JOINT ECONOMIC COMMITTEE: PREDISENT'S ECONOMIC REPORT WRONGLY INSISTS ECONOMY IS SOUND, DESPITE SERIOUS WORRIES IN HOUSING, CREDIT, JOBS MARKET
President’s Report Predicts Higher than Expected GDP Growth, Admits to Higher Deficits, Suggests Housing Market Decline May Aid Growth in Other Sectors
Schumer and Maloney Urge a New Direction on Economic Policy to Help Middle Class Families Washington, D.C. – Senator Charles E. Schumer and Representative Carolyn B. Maloney, the Chairman and Vice Chair of the Joint Economic Committee respectively, responded to the Economic Report of the President (ERP), delivered to Congress today. The report, authored by the President’s Council of Economic Advisers, summarizes the administration’s views on the state of the United States economy. The report reviews the last year of economic data and projects the economic health of our country in the future. Sen. Schumer said, “Despite agreeing to a much-needed economic stimulus package, the President still seems to be looking at our economy with rose-colored glasses. The administration needs to recalibrate its overly-optimistic economic assumptions in order to seriously address the declining fortunes of the middle class families. The crisis in the housing and credit markets and the weakening jobs market should have been a wake up call for this administration to jump into action and shed its ideological blinders. This report indicates that the last year of the Bush presidency will be more of the same – more economic anxiety for American families and slower economic growth for the nation.”

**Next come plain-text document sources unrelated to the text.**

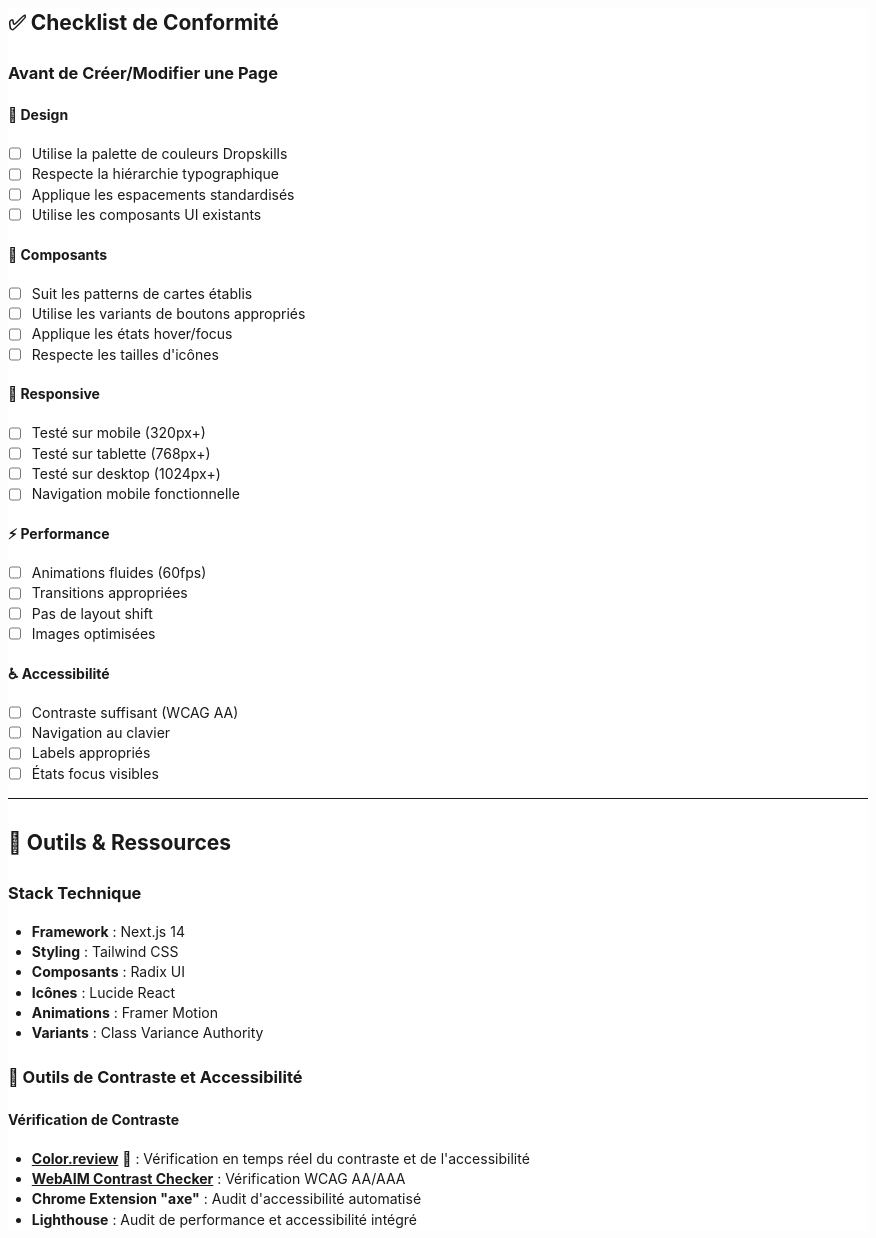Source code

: 
## ✅ Checklist de Conformité

### Avant de Créer/Modifier une Page

#### 🎨 Design
- [ ] Utilise la palette de couleurs Dropskills
- [ ] Respecte la hiérarchie typographique
- [ ] Applique les espacements standardisés
- [ ] Utilise les composants UI existants

#### 🧩 Composants
- [ ] Suit les patterns de cartes établis
- [ ] Utilise les variants de boutons appropriés
- [ ] Applique les états hover/focus
- [ ] Respecte les tailles d'icônes

#### 📱 Responsive
- [ ] Testé sur mobile (320px+)
- [ ] Testé sur tablette (768px+)
- [ ] Testé sur desktop (1024px+)
- [ ] Navigation mobile fonctionnelle

#### ⚡ Performance
- [ ] Animations fluides (60fps)
- [ ] Transitions appropriées
- [ ] Pas de layout shift
- [ ] Images optimisées

#### ♿ Accessibilité
- [ ] Contraste suffisant (WCAG AA)
- [ ] Navigation au clavier
- [ ] Labels appropriés
- [ ] États focus visibles

---

## 🔧 Outils & Ressources

### Stack Technique
- **Framework** : Next.js 14
- **Styling** : Tailwind CSS
- **Composants** : Radix UI
- **Icônes** : Lucide React
- **Animations** : Framer Motion
- **Variants** : Class Variance Authority

### 🎨 Outils de Contraste et Accessibilité

#### Vérification de Contraste
- **[Color.review](https://www.color.review/)** 🌟 : Vérification en temps réel du contraste et de l'accessibilité
- **[WebAIM Contrast Checker](https://webaim.org/resources/contrastchecker/)** : Vérification WCAG AA/AAA
- **Chrome Extension "axe"** : Audit d'accessibilité automatisé
- **Lighthouse** : Audit de performance et accessibilité intégré
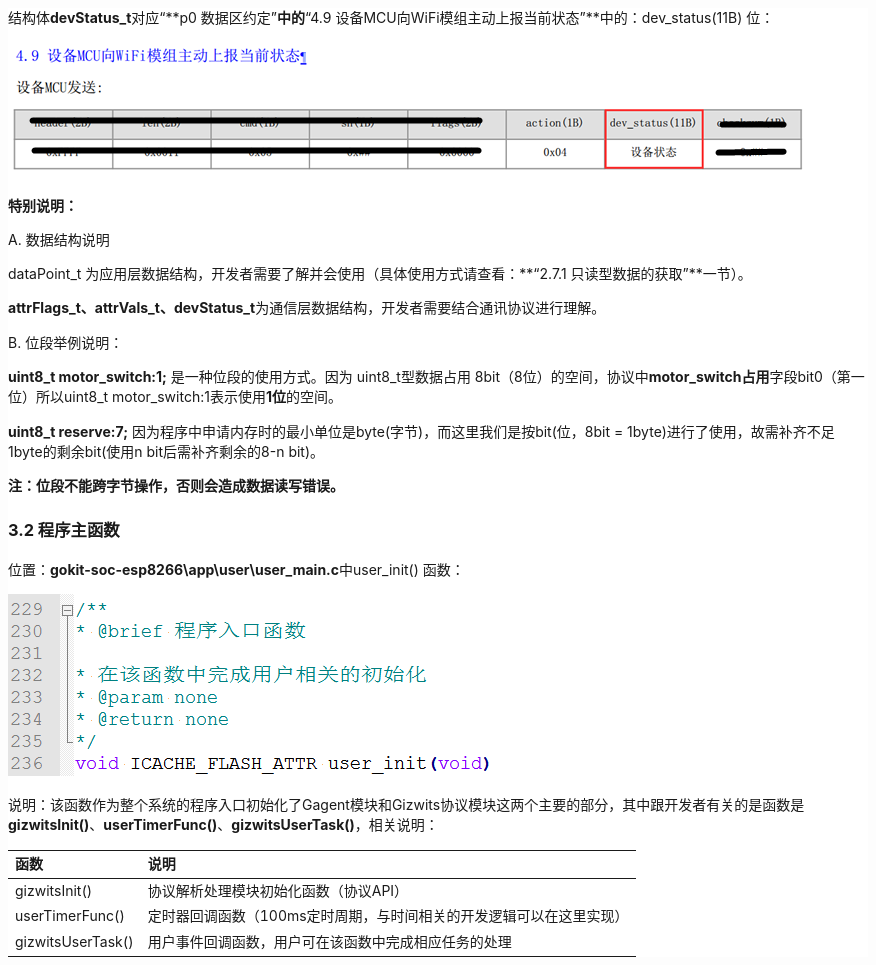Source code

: 
结构体**devStatus_t**对应“**p0 数据区约定”**中的**“4.9 设备MCU向WiFi模组主动上报当前状态”**中的：dev_status(11B) 位：

![Alt text](/assets/zh-cn/deviceDev/WiFiSOC/Source/12.png)

**特别说明：**

A. 数据结构说明

dataPoint_t 为应用层数据结构，开发者需要了解并会使用（具体使用方式请查看：**“2.7.1 只读型数据的获取”**一节）。

**attrFlags_t、attrVals_t、devStatus_t**为通信层数据结构，开发者需要结合通讯协议进行理解。

B. 位段举例说明：

**uint8_t motor_switch:1;** 是一种位段的使用方式。因为 uint8_t型数据占用 8bit（8位）的空间，协议中**motor_switch占用**字段bit0（第一位）所以uint8_t motor_switch:1表示使用**1位**的空间。

**uint8_t reserve:7;** 因为程序中申请内存时的最小单位是byte(字节)，而这里我们是按bit(位，8bit = 1byte)进行了使用，故需补齐不足1byte的剩余bit(使用n bit后需补齐剩余的8-n bit)。

**注：位段不能跨字节操作，否则会造成数据读写错误。**

### 3.2 程序主函数

位置：**gokit-soc-esp8266\app\user\user_main.c**中user_init() 函数：

![Alt text](/assets/zh-cn/deviceDev/WiFiSOC/Source/image12.png)


说明：该函数作为整个系统的程序入口初始化了Gagent模块和Gizwits协议模块这两个主要的部分，其中跟开发者有关的是函数是**gizwitsInit()**、**userTimerFunc()**、**gizwitsUserTask()**，相关说明：

| 函数     |     说明 |
| :-------- | :--------|
| gizwitsInit()   | 协议解析处理模块初始化函数（协议API）|
| userTimerFunc()   |定时器回调函数（100ms定时周期，与时间相关的开发逻辑可以在这里实现）|
| gizwitsUserTask()	 |用户事件回调函数，用户可在该函数中完成相应任务的处理|
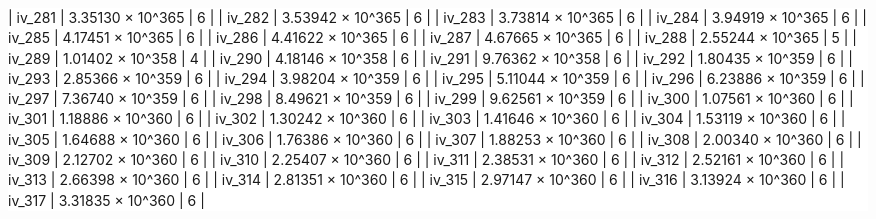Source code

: | iv_281 | 3.35130 × 10^365 | 6 |
| iv_282 | 3.53942 × 10^365 | 6 |
| iv_283 | 3.73814 × 10^365 | 6 |
| iv_284 | 3.94919 × 10^365 | 6 |
| iv_285 | 4.17451 × 10^365 | 6 |
| iv_286 | 4.41622 × 10^365 | 6 |
| iv_287 | 4.67665 × 10^365 | 6 |
| iv_288 | 2.55244 × 10^365 | 5 |
| iv_289 | 1.01402 × 10^358 | 4 |
| iv_290 | 4.18146 × 10^358 | 6 |
| iv_291 | 9.76362 × 10^358 | 6 |
| iv_292 | 1.80435 × 10^359 | 6 |
| iv_293 | 2.85366 × 10^359 | 6 |
| iv_294 | 3.98204 × 10^359 | 6 |
| iv_295 | 5.11044 × 10^359 | 6 |
| iv_296 | 6.23886 × 10^359 | 6 |
| iv_297 | 7.36740 × 10^359 | 6 |
| iv_298 | 8.49621 × 10^359 | 6 |
| iv_299 | 9.62561 × 10^359 | 6 |
| iv_300 | 1.07561 × 10^360 | 6 |
| iv_301 | 1.18886 × 10^360 | 6 |
| iv_302 | 1.30242 × 10^360 | 6 |
| iv_303 | 1.41646 × 10^360 | 6 |
| iv_304 | 1.53119 × 10^360 | 6 |
| iv_305 | 1.64688 × 10^360 | 6 |
| iv_306 | 1.76386 × 10^360 | 6 |
| iv_307 | 1.88253 × 10^360 | 6 |
| iv_308 | 2.00340 × 10^360 | 6 |
| iv_309 | 2.12702 × 10^360 | 6 |
| iv_310 | 2.25407 × 10^360 | 6 |
| iv_311 | 2.38531 × 10^360 | 6 |
| iv_312 | 2.52161 × 10^360 | 6 |
| iv_313 | 2.66398 × 10^360 | 6 |
| iv_314 | 2.81351 × 10^360 | 6 |
| iv_315 | 2.97147 × 10^360 | 6 |
| iv_316 | 3.13924 × 10^360 | 6 |
| iv_317 | 3.31835 × 10^360 | 6 |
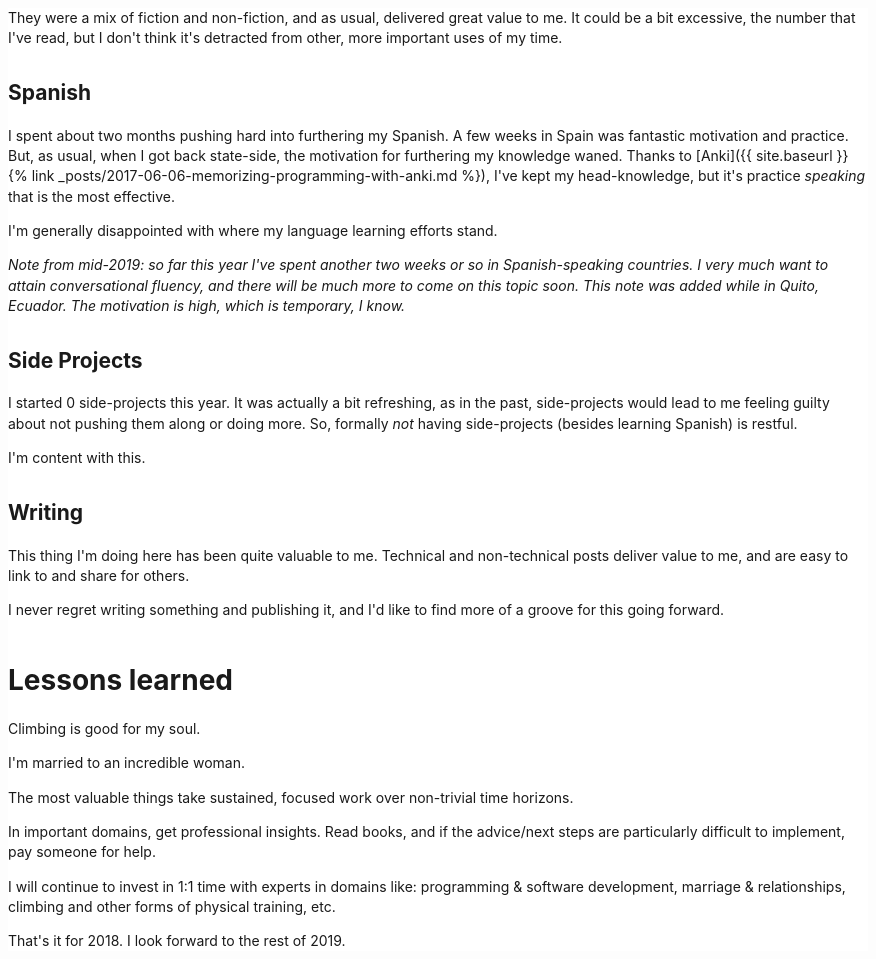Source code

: They were a mix of fiction and non-fiction, and as usual, delivered great value to me. It could be a bit excessive, the number that I've read, but I don't think it's detracted from other, more important uses of my time. 

## Spanish

I spent about two months pushing hard into furthering my Spanish. A few weeks in Spain was fantastic motivation and practice. But, as usual, when I got back state-side, the motivation for furthering my knowledge waned. Thanks to [Anki]({{ site.baseurl }}{% link _posts/2017-06-06-memorizing-programming-with-anki.md %}), I've kept my head-knowledge, but it's practice _speaking_ that is the most effective. 

I'm generally disappointed with where my language learning efforts stand. 

_Note from mid-2019: so far this year I've spent another two weeks or so in Spanish-speaking countries. I very much want to attain conversational fluency, and there will be much more to come on this topic soon. This note was added while in Quito, Ecuador. The motivation is high, which is temporary, I know._

## Side Projects

I started 0 side-projects this year. It was actually a bit refreshing, as in the past, side-projects would lead to me feeling guilty about not pushing them along or doing more. So, formally _not_ having side-projects (besides learning Spanish) is restful. 

I'm content with this. 

## Writing

This thing I'm doing here has been quite valuable to me. Technical and non-technical posts deliver value to me, and are easy to link to and share for others. 

I never regret writing something and publishing it, and I'd like to find more of a groove for this going forward. 

# Lessons learned

Climbing is good for my soul. 

I'm married to an incredible woman. 

The most valuable things take sustained, focused work over non-trivial time horizons.

In important domains, get professional insights. Read books, and if the advice/next steps are particularly difficult to implement, pay someone for help. 

I will continue to invest in 1:1 time with experts in domains like: programming & software development, marriage & relationships, climbing and other forms of physical training, etc. 

That's it for 2018. I look forward to the rest of 2019.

“This year’s Economic Report of the President predictably examines many aspects of the economy, but also predictably fails to recognize the depth of the problems that American families face as the housing and labor markets weaken and the economy slows,” said Rep. Maloney. “The report predicts anemic job growth and rising unemployment, and provides little hope that wages will be able to outpace rising living expenses in the coming year. The President has worked with Congress to implement a stimulus plan to temporarily boost the economy, but he offers no proposal to bring lasting relief to the millions of Americans who are feeling the squeeze of high energy costs and falling real wages. The President’s rationale for making his tax cuts permanent lacks credibility as we teeter on the brink of an economic downturn. Middle- and lower-income families continue to pay the price for the President’s tax cuts and the costly war in Iraq, as programs that help ordinary Americans cope with economic or health care insecurity have become candidates for budget cutting. The Bush economy simply continues to leave behind most American families.”
The Joint Economic Committee, established under the Employment Act of 1946, was created by Congress to review economic conditions and to analyze the effectiveness of economic policy.